◆ WORK TASK ◆
Lines in the records below that contain the word "Adhes" must each be copied.

*** GIVEN ENTRIES Section Begins ***

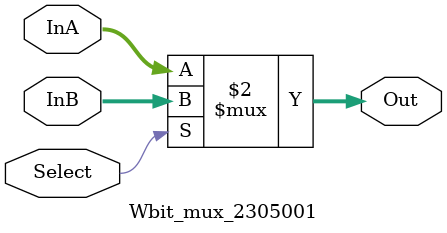
<source format=v>
module Wbit_mux_2305001 #(parameter W=4)(InA,InB,Select,Out);
			output reg [W-1:0] Out;
			input  wire[W-1:0] InA,InB;
			input  Select;
			
			always@(Select)begin
			Out= Select ? InB : InA;
			end
endmodule
</source>
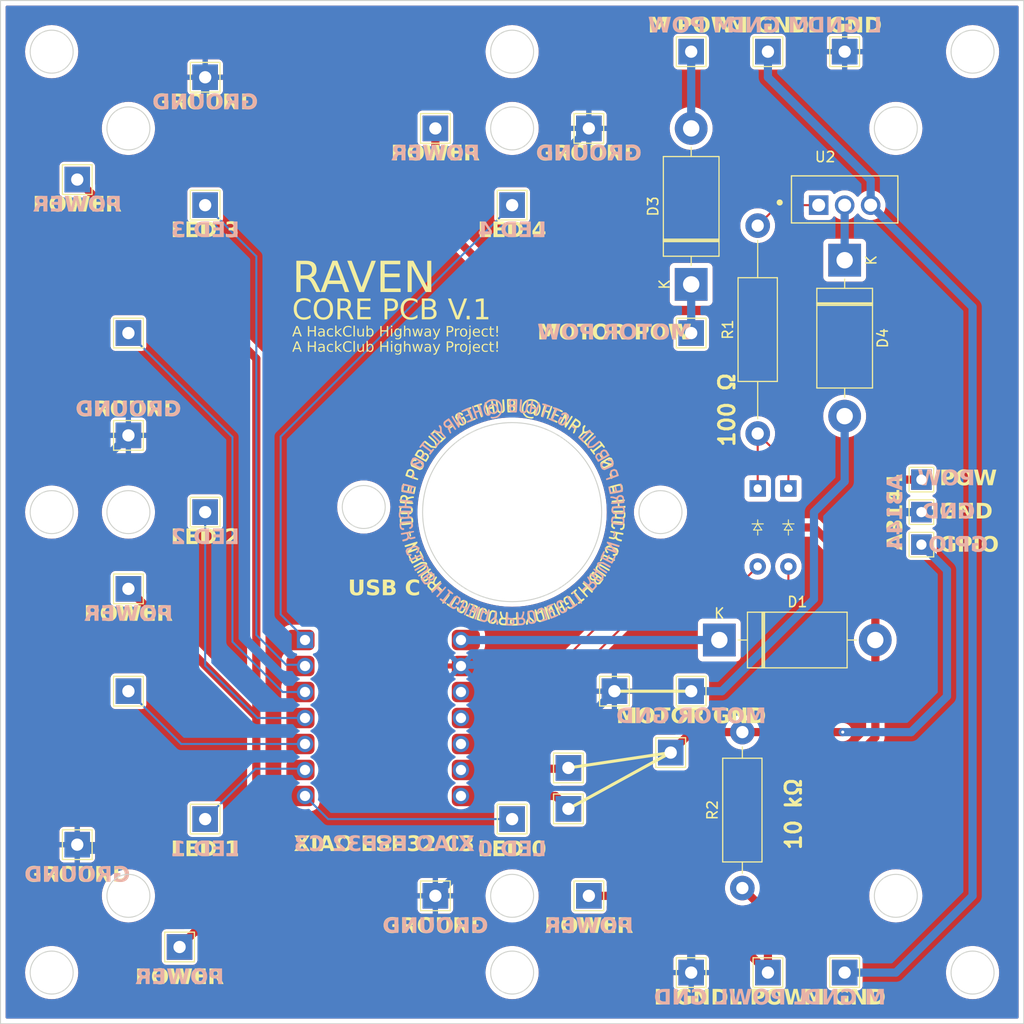
<source format=kicad_pcb>
(kicad_pcb
	(version 20240108)
	(generator "pcbnew")
	(generator_version "8.0")
	(general
		(thickness 1.6)
		(legacy_teardrops no)
	)
	(paper "A4")
	(layers
		(0 "F.Cu" signal)
		(31 "B.Cu" signal)
		(32 "B.Adhes" user "B.Adhesive")
		(33 "F.Adhes" user "F.Adhesive")
		(34 "B.Paste" user)
		(35 "F.Paste" user)
		(36 "B.SilkS" user "B.Silkscreen")
		(37 "F.SilkS" user "F.Silkscreen")
		(38 "B.Mask" user)
		(39 "F.Mask" user)
		(40 "Dwgs.User" user "User.Drawings")
		(41 "Cmts.User" user "User.Comments")
		(42 "Eco1.User" user "User.Eco1")
		(43 "Eco2.User" user "User.Eco2")
		(44 "Edge.Cuts" user)
		(45 "Margin" user)
		(46 "B.CrtYd" user "B.Courtyard")
		(47 "F.CrtYd" user "F.Courtyard")
		(48 "B.Fab" user)
		(49 "F.Fab" user)
		(50 "User.1" user)
		(51 "User.2" user)
		(52 "User.3" user)
		(53 "User.4" user)
		(54 "User.5" user)
		(55 "User.6" user)
		(56 "User.7" user)
		(57 "User.8" user)
		(58 "User.9" user)
	)
	(setup
		(pad_to_mask_clearance 0)
		(allow_soldermask_bridges_in_footprints no)
		(pcbplotparams
			(layerselection 0x00010fc_ffffffff)
			(plot_on_all_layers_selection 0x0000000_00000000)
			(disableapertmacros no)
			(usegerberextensions no)
			(usegerberattributes yes)
			(usegerberadvancedattributes yes)
			(creategerberjobfile yes)
			(dashed_line_dash_ratio 12.000000)
			(dashed_line_gap_ratio 3.000000)
			(svgprecision 4)
			(plotframeref no)
			(viasonmask no)
			(mode 1)
			(useauxorigin no)
			(hpglpennumber 1)
			(hpglpenspeed 20)
			(hpglpendiameter 15.000000)
			(pdf_front_fp_property_popups yes)
			(pdf_back_fp_property_popups yes)
			(dxfpolygonmode yes)
			(dxfimperialunits yes)
			(dxfusepcbnewfont yes)
			(psnegative no)
			(psa4output no)
			(plotreference yes)
			(plotvalue yes)
			(plotfptext yes)
			(plotinvisibletext no)
			(sketchpadsonfab no)
			(subtractmaskfromsilk no)
			(outputformat 1)
			(mirror no)
			(drillshape 1)
			(scaleselection 1)
			(outputdirectory "")
		)
	)
	(net 0 "")
	(net 1 "Net-(D1-K)")
	(net 2 "A3114E POW")
	(net 3 "MOTOR+")
	(net 4 "MOTOR-")
	(net 5 "Net-(D4-K)")
	(net 6 "Net-(R1-Pad2)")
	(net 7 "Net-(D2-K)")
	(net 8 "A3144E GPIO")
	(net 9 "Net-(D2-A)")
	(net 10 "LED_0")
	(net 11 "unconnected-(U1-3V3-Pad12)")
	(net 12 "LED_4")
	(net 13 "LED_BACKUP_1")
	(net 14 "LED_2")
	(net 15 "LED_3")
	(net 16 "LED_BACKUP_2")
	(net 17 "LED_1")
	(net 18 "M_5V")
	(net 19 "A3144E GND")
	(net 20 "M_GND")
	(net 21 "Net-(D5-A)")
	(footprint "TestPoint:TestPoint_THTPad_2.5x2.5mm_Drill1.2mm" (layer "F.Cu") (at 167.5 117.5))
	(footprint "TestPoint:TestPoint_THTPad_2.5x2.5mm_Drill1.2mm" (layer "F.Cu") (at 175 145))
	(footprint "TestPoint:TestPoint_THTPad_2.5x2.5mm_Drill1.2mm" (layer "F.Cu") (at 112.5 92.5))
	(footprint "TestPoint:TestPoint_THTPad_2.0x2.0mm_Drill1.0mm" (layer "F.Cu") (at 190 100))
	(footprint "TestPoint:TestPoint_THTPad_2.5x2.5mm_Drill1.2mm" (layer "F.Cu") (at 155.5 129 180))
	(footprint "TestPoint:TestPoint_THTPad_2.5x2.5mm_Drill1.2mm" (layer "F.Cu") (at 157.5 137.5))
	(footprint "TestPoint:TestPoint_THTPad_2.5x2.5mm_Drill1.2mm" (layer "F.Cu") (at 157.5 62.5))
	(footprint "TestPoint:TestPoint_THTPad_2.5x2.5mm_Drill1.2mm" (layer "F.Cu") (at 112.5 82.5))
	(footprint "TestPoint:TestPoint_THTPad_2.5x2.5mm_Drill1.2mm" (layer "F.Cu") (at 150 130))
	(footprint "TestPoint:TestPoint_THTPad_2.5x2.5mm_Drill1.2mm" (layer "F.Cu") (at 150 70))
	(footprint "LOGO" (layer "F.Cu") (at 150 100 45))
	(footprint "Resistor_THT:R_Axial_DIN0411_L9.9mm_D3.6mm_P15.24mm_Horizontal" (layer "F.Cu") (at 172.5 136.74 90))
	(footprint "TestPoint:TestPoint_THTPad_2.5x2.5mm_Drill1.2mm" (layer "F.Cu") (at 120 57.5))
	(footprint "TestPoint:TestPoint_THTPad_2.5x2.5mm_Drill1.2mm" (layer "F.Cu") (at 142.5 62.5))
	(footprint "TestPoint:TestPoint_THTPad_2.5x2.5mm_Drill1.2mm" (layer "F.Cu") (at 107.5 67.5))
	(footprint "TestPoint:TestPoint_THTPad_2.5x2.5mm_Drill1.2mm" (layer "F.Cu") (at 155.5 125 180))
	(footprint "TestPoint:TestPoint_THTPad_2.5x2.5mm_Drill1.2mm" (layer "F.Cu") (at 112.5 117.5))
	(footprint "TestPoint:TestPoint_THTPad_2.5x2.5mm_Drill1.2mm" (layer "F.Cu") (at 160 117.5))
	(footprint "TestPoint:TestPoint_THTPad_2.5x2.5mm_Drill1.2mm" (layer "F.Cu") (at 120 130))
	(footprint "Resistor_THT:R_Axial_DIN0411_L9.9mm_D3.6mm_P20.32mm_Horizontal" (layer "F.Cu") (at 174 92.32 90))
	(footprint "TestPoint:TestPoint_THTPad_2.5x2.5mm_Drill1.2mm" (layer "F.Cu") (at 165.5 123.5 180))
	(footprint "TestPoint:TestPoint_THTPad_2.5x2.5mm_Drill1.2mm" (layer "F.Cu") (at 167.5 145))
	(footprint "TestPoint:TestPoint_THTPad_2.5x2.5mm_Drill1.2mm" (layer "F.Cu") (at 120 100))
	(footprint "TestPoint:TestPoint_THTPad_2.5x2.5mm_Drill1.2mm" (layer "F.Cu") (at 175 55))
	(footprint "Diode_THT:D_DO-201AD_P15.24mm_Horizontal" (layer "F.Cu") (at 170.25 112.5))
	(footprint "TestPoint:TestPoint_THTPad_2.5x2.5mm_Drill1.2mm"
		(layer "F.Cu")
		(uuid "8ceb1aaf-025f-42e6-9053-3404bfc91c0b")
		(at 112.5 107.5)
		(descr "THT rectangular pad as test Point, square 2.5mm side length, hole diameter 1.2mm")
		(tags "test point THT pad rectangle square")
		(property "Reference" "REF**"
			(at 0 -2.148 0)
			(layer "F.SilkS")
			(hide yes)
			(uuid "2e197b0f-a249-4408-a1c9-c01d5181ee62")
			(effects
				(font
					(size 1 1)
					(thickness 0.15)
				)
			)
		)
		(property "Value" "TestPoint_THTPad_2.5x2.5mm_Drill1.2mm"
			(at 0 2.25 0)
			(layer "F.Fab")
			(hide yes)
			(uuid "84c79613-e449-4a39-bc13-966e52eec036")
			(effects
				(font
					(size 1 1)
					(thickness 0.15)
				)
			)
		)
		(property "Footprint" "TestPoint:TestPoint_THTPad_2.5x2.5mm_Drill1.2mm"
			(at 0 0 0)
			(unlocked yes)
			(layer "F.Fab")
			(hide yes)
			(uuid "4202f239-86c8-439a-be42-96daa04fc1a4")
			(effects
				(font
					(size 1.27 1.27)
					(thickness 0.15)
				)
			)
		)
		(property "Datasheet" ""
			(at 0 0 0)
			(unlocked yes)
			(layer "F.Fab")
			(hide yes)
			(uuid "5913804b-7e97-4af1-97d0-193ec364795a")
			(effects
				(font
					(size 1.27 1.27)
					(thickness 0.15)
				)
			)
		)
		(property "Description" ""
			(at 0 0 0)
			(unlocked yes)
			(layer "F.Fab")
			(hide yes)
			(uuid "908abd05-3f4a-4b41-a033-d85c543fe202")
			(effects
				(font
					(size 1.27 1.27)
					(thickness 0.15)
				)
			)
		)
		(attr exclude_from_pos_files exclude_from_bom)
		(fp_line
			(start -1.45 -1.45)
			(end 1.45 -1.45)
			(stroke
				(width 0.12)
				(type solid)
			)
			(layer "F.SilkS")
			(uuid "dcb77187-4c3d-4451-bfe9-6f7fbf2e482b")
		)
		(fp_line
			(start -1.45 1.45)
			(end -1.45 -1.45)
			(stroke
				(width 0.12)
				(type solid)
			)
			(layer "F.SilkS")
			(uuid "5fa30de5-5d2a-4242-a48c-84cc9cdcb4d6")
		)
		(fp_line
			(start 1.45 -1.45)
			(end 1.45 1.45)
			(stroke
				(width 0.12)
				(type solid)
			)
			(layer "F.SilkS")
			(
... [773743 chars truncated]
</source>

*** GIVEN ENTRIES Section Ends ***

◆ RESPONSE BOX ◆
		(32 "B.Adhes" user "B.Adhesive")
		(33 "F.Adhes" user "F.Adhesive")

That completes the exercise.